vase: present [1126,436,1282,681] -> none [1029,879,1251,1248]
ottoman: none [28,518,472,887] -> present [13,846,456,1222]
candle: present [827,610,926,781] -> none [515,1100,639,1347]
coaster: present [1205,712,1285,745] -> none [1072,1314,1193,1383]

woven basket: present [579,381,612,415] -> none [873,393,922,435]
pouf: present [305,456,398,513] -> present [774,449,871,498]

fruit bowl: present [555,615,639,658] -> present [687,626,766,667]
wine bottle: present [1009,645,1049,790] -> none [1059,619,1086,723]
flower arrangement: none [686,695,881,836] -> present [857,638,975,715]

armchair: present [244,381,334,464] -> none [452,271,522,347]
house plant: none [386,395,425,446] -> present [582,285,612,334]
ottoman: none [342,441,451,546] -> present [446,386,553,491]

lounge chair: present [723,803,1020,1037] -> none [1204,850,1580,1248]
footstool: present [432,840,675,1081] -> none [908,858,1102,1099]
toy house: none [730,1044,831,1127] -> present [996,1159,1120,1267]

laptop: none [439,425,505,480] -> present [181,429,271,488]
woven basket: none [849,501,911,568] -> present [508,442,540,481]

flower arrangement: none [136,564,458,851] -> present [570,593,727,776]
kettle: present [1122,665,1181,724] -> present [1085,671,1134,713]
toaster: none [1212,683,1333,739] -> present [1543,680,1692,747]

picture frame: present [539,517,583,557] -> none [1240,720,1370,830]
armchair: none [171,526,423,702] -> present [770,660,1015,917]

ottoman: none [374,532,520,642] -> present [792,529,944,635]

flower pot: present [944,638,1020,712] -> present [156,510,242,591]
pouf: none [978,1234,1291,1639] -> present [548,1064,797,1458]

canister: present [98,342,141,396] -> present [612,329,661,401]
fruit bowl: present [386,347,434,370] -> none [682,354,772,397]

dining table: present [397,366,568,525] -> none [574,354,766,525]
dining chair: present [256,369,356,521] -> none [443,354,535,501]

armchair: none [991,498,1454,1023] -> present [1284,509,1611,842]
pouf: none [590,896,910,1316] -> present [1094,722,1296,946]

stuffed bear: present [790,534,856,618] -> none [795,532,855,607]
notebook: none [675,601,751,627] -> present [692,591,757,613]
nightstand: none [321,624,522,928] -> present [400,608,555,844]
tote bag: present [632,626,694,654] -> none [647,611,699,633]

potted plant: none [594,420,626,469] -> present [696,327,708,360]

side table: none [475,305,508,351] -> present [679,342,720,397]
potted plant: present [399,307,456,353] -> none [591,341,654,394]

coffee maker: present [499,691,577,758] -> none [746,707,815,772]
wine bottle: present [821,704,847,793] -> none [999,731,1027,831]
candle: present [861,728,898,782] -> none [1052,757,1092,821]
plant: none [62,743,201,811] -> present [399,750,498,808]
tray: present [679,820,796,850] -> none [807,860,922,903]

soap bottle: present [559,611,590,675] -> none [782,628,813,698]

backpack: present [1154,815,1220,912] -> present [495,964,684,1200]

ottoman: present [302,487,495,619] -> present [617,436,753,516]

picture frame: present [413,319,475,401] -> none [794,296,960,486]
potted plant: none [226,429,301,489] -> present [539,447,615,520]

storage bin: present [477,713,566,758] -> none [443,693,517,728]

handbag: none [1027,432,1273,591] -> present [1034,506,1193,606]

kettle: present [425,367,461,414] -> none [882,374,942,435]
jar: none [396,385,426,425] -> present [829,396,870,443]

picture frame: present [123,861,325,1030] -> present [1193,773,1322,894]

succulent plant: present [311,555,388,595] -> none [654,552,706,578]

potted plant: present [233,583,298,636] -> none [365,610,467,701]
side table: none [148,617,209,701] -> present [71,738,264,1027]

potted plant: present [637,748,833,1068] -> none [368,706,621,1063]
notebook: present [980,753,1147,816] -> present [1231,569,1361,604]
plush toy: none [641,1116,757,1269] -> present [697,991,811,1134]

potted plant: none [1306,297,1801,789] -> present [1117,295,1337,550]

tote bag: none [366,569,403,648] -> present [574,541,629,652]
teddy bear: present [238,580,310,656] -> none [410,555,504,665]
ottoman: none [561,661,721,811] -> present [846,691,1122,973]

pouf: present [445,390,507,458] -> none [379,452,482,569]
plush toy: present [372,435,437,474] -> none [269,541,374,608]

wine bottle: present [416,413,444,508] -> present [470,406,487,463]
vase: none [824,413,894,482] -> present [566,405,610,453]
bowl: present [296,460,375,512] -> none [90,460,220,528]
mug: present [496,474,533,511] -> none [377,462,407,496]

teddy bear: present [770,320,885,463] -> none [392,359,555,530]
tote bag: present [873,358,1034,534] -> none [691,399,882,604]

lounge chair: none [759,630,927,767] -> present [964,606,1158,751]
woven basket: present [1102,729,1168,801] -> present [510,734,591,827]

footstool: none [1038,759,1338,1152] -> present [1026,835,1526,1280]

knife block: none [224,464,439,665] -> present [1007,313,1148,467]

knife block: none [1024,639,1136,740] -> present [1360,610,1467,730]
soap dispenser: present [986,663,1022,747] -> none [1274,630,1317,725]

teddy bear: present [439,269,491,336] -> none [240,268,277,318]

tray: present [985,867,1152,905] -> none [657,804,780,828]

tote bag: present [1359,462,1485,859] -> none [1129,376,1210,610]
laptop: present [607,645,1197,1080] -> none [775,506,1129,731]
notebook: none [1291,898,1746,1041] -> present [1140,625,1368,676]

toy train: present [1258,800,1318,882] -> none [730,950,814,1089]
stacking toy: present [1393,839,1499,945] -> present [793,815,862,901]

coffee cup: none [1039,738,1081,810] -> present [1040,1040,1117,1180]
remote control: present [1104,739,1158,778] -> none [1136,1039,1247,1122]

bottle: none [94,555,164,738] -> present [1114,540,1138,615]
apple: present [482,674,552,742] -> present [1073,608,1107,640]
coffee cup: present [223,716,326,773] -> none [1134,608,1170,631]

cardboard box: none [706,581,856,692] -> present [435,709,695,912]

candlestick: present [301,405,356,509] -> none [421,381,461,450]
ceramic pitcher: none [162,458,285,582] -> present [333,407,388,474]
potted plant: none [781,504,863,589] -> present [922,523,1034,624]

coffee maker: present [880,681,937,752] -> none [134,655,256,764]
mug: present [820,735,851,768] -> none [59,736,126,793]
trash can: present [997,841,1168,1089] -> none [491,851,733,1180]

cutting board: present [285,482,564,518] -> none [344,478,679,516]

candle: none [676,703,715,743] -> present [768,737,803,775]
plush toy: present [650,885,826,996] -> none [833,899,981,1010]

§ Exercise prompt
The material should be transcribed exactly, every line included.

§ Solution for this task
vase: present [1126,436,1282,681] -> none [1029,879,1251,1248]
ottoman: none [28,518,472,887] -> present [13,846,456,1222]
candle: present [827,610,926,781] -> none [515,1100,639,1347]
coaster: present [1205,712,1285,745] -> none [1072,1314,1193,1383]

woven basket: present [579,381,612,415] -> none [873,393,922,435]
pouf: present [305,456,398,513] -> present [774,449,871,498]

fruit bowl: present [555,615,639,658] -> present [687,626,766,667]
wine bottle: present [1009,645,1049,790] -> none [1059,619,1086,723]
flower arrangement: none [686,695,881,836] -> present [857,638,975,715]

armchair: present [244,381,334,464] -> none [452,271,522,347]
house plant: none [386,395,425,446] -> present [582,285,612,334]
ottoman: none [342,441,451,546] -> present [446,386,553,491]

lounge chair: present [723,803,1020,1037] -> none [1204,850,1580,1248]
footstool: present [432,840,675,1081] -> none [908,858,1102,1099]
toy house: none [730,1044,831,1127] -> present [996,1159,1120,1267]

laptop: none [439,425,505,480] -> present [181,429,271,488]
woven basket: none [849,501,911,568] -> present [508,442,540,481]

flower arrangement: none [136,564,458,851] -> present [570,593,727,776]
kettle: present [1122,665,1181,724] -> present [1085,671,1134,713]
toaster: none [1212,683,1333,739] -> present [1543,680,1692,747]

picture frame: present [539,517,583,557] -> none [1240,720,1370,830]
armchair: none [171,526,423,702] -> present [770,660,1015,917]

ottoman: none [374,532,520,642] -> present [792,529,944,635]

flower pot: present [944,638,1020,712] -> present [156,510,242,591]
pouf: none [978,1234,1291,1639] -> present [548,1064,797,1458]

canister: present [98,342,141,396] -> present [612,329,661,401]
fruit bowl: present [386,347,434,370] -> none [682,354,772,397]

dining table: present [397,366,568,525] -> none [574,354,766,525]
dining chair: present [256,369,356,521] -> none [443,354,535,501]

armchair: none [991,498,1454,1023] -> present [1284,509,1611,842]
pouf: none [590,896,910,1316] -> present [1094,722,1296,946]

stuffed bear: present [790,534,856,618] -> none [795,532,855,607]
notebook: none [675,601,751,627] -> present [692,591,757,613]
nightstand: none [321,624,522,928] -> present [400,608,555,844]
tote bag: present [632,626,694,654] -> none [647,611,699,633]

potted plant: none [594,420,626,469] -> present [696,327,708,360]

side table: none [475,305,508,351] -> present [679,342,720,397]
potted plant: present [399,307,456,353] -> none [591,341,654,394]

coffee maker: present [499,691,577,758] -> none [746,707,815,772]
wine bottle: present [821,704,847,793] -> none [999,731,1027,831]
candle: present [861,728,898,782] -> none [1052,757,1092,821]
plant: none [62,743,201,811] -> present [399,750,498,808]
tray: present [679,820,796,850] -> none [807,860,922,903]

soap bottle: present [559,611,590,675] -> none [782,628,813,698]

backpack: present [1154,815,1220,912] -> present [495,964,684,1200]

ottoman: present [302,487,495,619] -> present [617,436,753,516]

picture frame: present [413,319,475,401] -> none [794,296,960,486]
potted plant: none [226,429,301,489] -> present [539,447,615,520]

storage bin: present [477,713,566,758] -> none [443,693,517,728]

handbag: none [1027,432,1273,591] -> present [1034,506,1193,606]

kettle: present [425,367,461,414] -> none [882,374,942,435]
jar: none [396,385,426,425] -> present [829,396,870,443]

picture frame: present [123,861,325,1030] -> present [1193,773,1322,894]

succulent plant: present [311,555,388,595] -> none [654,552,706,578]

potted plant: present [233,583,298,636] -> none [365,610,467,701]
side table: none [148,617,209,701] -> present [71,738,264,1027]

potted plant: present [637,748,833,1068] -> none [368,706,621,1063]
notebook: present [980,753,1147,816] -> present [1231,569,1361,604]
plush toy: none [641,1116,757,1269] -> present [697,991,811,1134]

potted plant: none [1306,297,1801,789] -> present [1117,295,1337,550]

tote bag: none [366,569,403,648] -> present [574,541,629,652]
teddy bear: present [238,580,310,656] -> none [410,555,504,665]
ottoman: none [561,661,721,811] -> present [846,691,1122,973]

pouf: present [445,390,507,458] -> none [379,452,482,569]
plush toy: present [372,435,437,474] -> none [269,541,374,608]

wine bottle: present [416,413,444,508] -> present [470,406,487,463]
vase: none [824,413,894,482] -> present [566,405,610,453]
bowl: present [296,460,375,512] -> none [90,460,220,528]
mug: present [496,474,533,511] -> none [377,462,407,496]

teddy bear: present [770,320,885,463] -> none [392,359,555,530]
tote bag: present [873,358,1034,534] -> none [691,399,882,604]

lounge chair: none [759,630,927,767] -> present [964,606,1158,751]
woven basket: present [1102,729,1168,801] -> present [510,734,591,827]

footstool: none [1038,759,1338,1152] -> present [1026,835,1526,1280]

knife block: none [224,464,439,665] -> present [1007,313,1148,467]

knife block: none [1024,639,1136,740] -> present [1360,610,1467,730]
soap dispenser: present [986,663,1022,747] -> none [1274,630,1317,725]

teddy bear: present [439,269,491,336] -> none [240,268,277,318]

tray: present [985,867,1152,905] -> none [657,804,780,828]

tote bag: present [1359,462,1485,859] -> none [1129,376,1210,610]
laptop: present [607,645,1197,1080] -> none [775,506,1129,731]
notebook: none [1291,898,1746,1041] -> present [1140,625,1368,676]

toy train: present [1258,800,1318,882] -> none [730,950,814,1089]
stacking toy: present [1393,839,1499,945] -> present [793,815,862,901]

coffee cup: none [1039,738,1081,810] -> present [1040,1040,1117,1180]
remote control: present [1104,739,1158,778] -> none [1136,1039,1247,1122]

bottle: none [94,555,164,738] -> present [1114,540,1138,615]
apple: present [482,674,552,742] -> present [1073,608,1107,640]
coffee cup: present [223,716,326,773] -> none [1134,608,1170,631]

cardboard box: none [706,581,856,692] -> present [435,709,695,912]

candlestick: present [301,405,356,509] -> none [421,381,461,450]
ceramic pitcher: none [162,458,285,582] -> present [333,407,388,474]
potted plant: none [781,504,863,589] -> present [922,523,1034,624]

coffee maker: present [880,681,937,752] -> none [134,655,256,764]
mug: present [820,735,851,768] -> none [59,736,126,793]
trash can: present [997,841,1168,1089] -> none [491,851,733,1180]

cutting board: present [285,482,564,518] -> none [344,478,679,516]

candle: none [676,703,715,743] -> present [768,737,803,775]
plush toy: present [650,885,826,996] -> none [833,899,981,1010]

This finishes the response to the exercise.